Pictures paired with source code:
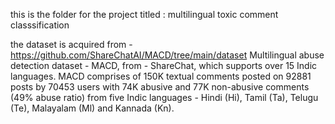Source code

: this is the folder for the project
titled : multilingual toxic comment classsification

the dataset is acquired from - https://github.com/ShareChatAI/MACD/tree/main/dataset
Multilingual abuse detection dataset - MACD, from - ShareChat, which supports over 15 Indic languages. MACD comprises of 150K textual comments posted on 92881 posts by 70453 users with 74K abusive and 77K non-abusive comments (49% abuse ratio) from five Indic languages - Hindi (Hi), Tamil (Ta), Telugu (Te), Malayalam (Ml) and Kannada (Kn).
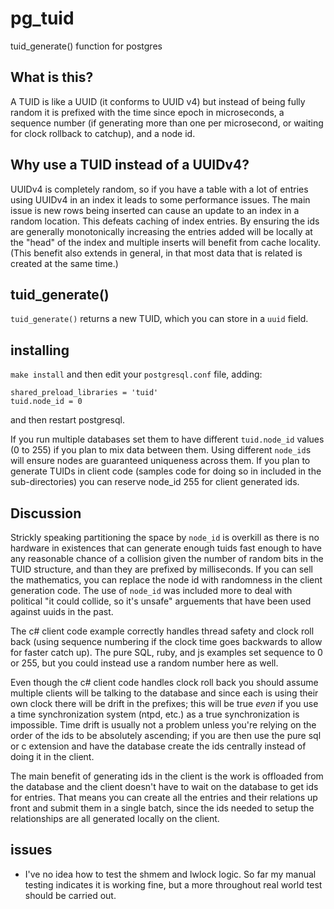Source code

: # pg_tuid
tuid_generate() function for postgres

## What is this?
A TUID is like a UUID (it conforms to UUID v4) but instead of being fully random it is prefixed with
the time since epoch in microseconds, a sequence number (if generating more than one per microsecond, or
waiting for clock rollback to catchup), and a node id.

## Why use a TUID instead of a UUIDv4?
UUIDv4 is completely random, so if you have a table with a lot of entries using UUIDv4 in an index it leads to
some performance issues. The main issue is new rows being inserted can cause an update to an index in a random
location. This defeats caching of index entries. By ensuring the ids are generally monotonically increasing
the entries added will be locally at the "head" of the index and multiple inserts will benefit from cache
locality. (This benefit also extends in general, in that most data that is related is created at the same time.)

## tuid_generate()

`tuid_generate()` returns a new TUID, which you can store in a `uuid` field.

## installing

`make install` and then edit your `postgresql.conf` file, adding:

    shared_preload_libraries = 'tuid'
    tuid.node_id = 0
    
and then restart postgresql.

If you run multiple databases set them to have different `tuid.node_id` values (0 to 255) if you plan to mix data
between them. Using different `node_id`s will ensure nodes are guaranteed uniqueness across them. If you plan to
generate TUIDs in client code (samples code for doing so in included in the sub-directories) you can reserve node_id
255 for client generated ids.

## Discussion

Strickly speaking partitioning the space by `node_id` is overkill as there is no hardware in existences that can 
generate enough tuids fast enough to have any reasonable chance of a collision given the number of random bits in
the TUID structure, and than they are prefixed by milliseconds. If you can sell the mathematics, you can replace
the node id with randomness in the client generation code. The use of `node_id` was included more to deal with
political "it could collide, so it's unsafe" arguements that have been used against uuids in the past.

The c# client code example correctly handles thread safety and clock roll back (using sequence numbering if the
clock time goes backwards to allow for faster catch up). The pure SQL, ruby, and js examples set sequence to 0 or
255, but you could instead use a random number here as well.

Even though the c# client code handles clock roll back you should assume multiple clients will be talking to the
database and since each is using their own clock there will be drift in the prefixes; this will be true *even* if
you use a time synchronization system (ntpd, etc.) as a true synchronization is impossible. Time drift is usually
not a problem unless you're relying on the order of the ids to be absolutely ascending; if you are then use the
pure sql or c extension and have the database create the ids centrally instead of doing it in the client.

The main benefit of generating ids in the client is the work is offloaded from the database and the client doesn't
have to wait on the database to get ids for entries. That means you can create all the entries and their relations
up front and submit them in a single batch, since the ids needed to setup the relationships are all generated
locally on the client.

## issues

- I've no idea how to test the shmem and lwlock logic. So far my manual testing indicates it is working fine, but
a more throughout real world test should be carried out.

==

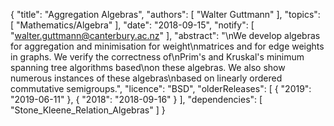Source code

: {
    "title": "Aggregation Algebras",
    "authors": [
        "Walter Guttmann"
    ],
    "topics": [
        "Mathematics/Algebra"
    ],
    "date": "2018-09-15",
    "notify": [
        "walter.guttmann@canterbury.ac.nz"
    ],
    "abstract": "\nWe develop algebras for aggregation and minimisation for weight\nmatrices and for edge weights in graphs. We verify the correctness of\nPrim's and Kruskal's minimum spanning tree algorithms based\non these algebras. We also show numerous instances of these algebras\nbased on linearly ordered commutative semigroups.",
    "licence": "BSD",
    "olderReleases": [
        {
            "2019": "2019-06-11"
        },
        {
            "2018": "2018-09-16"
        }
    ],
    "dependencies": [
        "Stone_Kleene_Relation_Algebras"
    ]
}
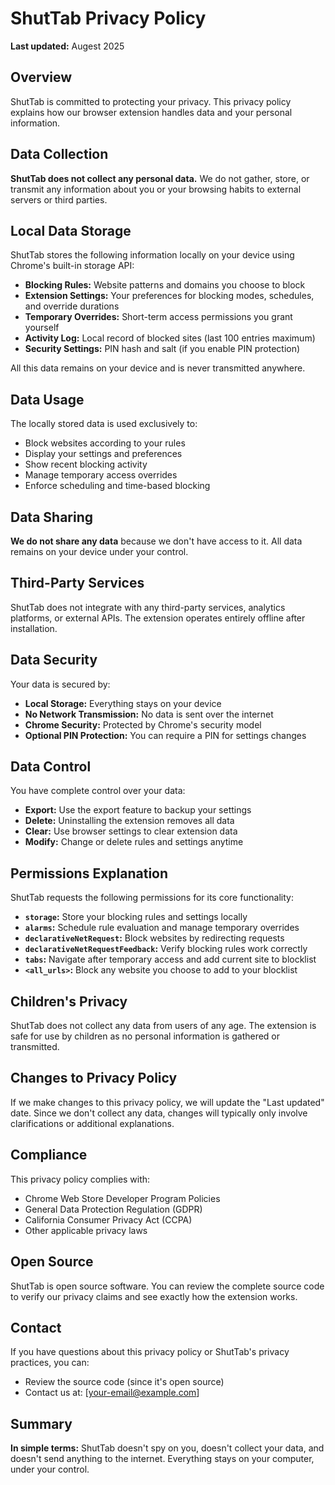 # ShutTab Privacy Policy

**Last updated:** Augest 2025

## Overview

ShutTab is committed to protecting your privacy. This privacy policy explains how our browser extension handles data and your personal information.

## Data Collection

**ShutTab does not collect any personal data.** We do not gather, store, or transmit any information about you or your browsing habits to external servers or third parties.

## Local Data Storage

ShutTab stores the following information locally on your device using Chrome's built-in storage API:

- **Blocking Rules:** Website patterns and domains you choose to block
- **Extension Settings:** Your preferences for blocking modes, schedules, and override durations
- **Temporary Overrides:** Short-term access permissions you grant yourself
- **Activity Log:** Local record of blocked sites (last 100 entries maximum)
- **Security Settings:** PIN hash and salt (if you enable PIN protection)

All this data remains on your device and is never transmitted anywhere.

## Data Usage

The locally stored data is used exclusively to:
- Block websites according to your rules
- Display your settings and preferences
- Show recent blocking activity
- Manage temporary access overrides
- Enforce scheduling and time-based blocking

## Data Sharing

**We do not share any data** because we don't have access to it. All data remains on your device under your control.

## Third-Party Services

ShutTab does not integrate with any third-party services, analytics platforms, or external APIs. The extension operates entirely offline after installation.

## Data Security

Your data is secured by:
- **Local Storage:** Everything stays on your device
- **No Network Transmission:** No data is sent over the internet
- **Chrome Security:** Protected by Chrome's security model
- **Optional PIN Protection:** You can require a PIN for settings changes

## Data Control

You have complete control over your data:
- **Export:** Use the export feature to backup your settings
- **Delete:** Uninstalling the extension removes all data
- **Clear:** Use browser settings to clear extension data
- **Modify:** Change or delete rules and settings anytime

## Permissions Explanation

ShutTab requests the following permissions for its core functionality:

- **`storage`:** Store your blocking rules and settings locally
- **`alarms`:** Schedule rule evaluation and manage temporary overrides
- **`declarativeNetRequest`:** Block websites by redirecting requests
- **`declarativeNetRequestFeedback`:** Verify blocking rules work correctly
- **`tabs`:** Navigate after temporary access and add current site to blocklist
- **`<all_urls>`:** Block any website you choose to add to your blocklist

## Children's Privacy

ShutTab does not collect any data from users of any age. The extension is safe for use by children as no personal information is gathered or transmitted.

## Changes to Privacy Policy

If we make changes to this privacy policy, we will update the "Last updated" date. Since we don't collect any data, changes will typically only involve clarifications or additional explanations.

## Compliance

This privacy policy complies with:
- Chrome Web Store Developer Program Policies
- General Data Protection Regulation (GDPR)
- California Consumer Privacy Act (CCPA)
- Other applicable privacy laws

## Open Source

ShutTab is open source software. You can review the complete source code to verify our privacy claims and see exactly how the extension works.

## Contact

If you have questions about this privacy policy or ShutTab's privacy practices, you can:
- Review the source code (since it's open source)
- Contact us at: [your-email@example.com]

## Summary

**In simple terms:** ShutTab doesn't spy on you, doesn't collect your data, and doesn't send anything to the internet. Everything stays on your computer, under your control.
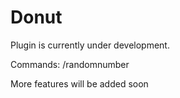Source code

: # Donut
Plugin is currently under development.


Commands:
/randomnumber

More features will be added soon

TASK REQUIREMENTS:
Copy out the material word for word, starting at the line containing "and settings locally" and ending at the line containing "## Children's Privacy", with both of those lines included.

RESPONSE BELOW:
- **`storage`:** Store your blocking rules and settings locally
- **`alarms`:** Schedule rule evaluation and manage temporary overrides
- **`declarativeNetRequest`:** Block websites by redirecting requests
- **`declarativeNetRequestFeedback`:** Verify blocking rules work correctly
- **`tabs`:** Navigate after temporary access and add current site to blocklist
- **`<all_urls>`:** Block any website you choose to add to your blocklist

## Children's Privacy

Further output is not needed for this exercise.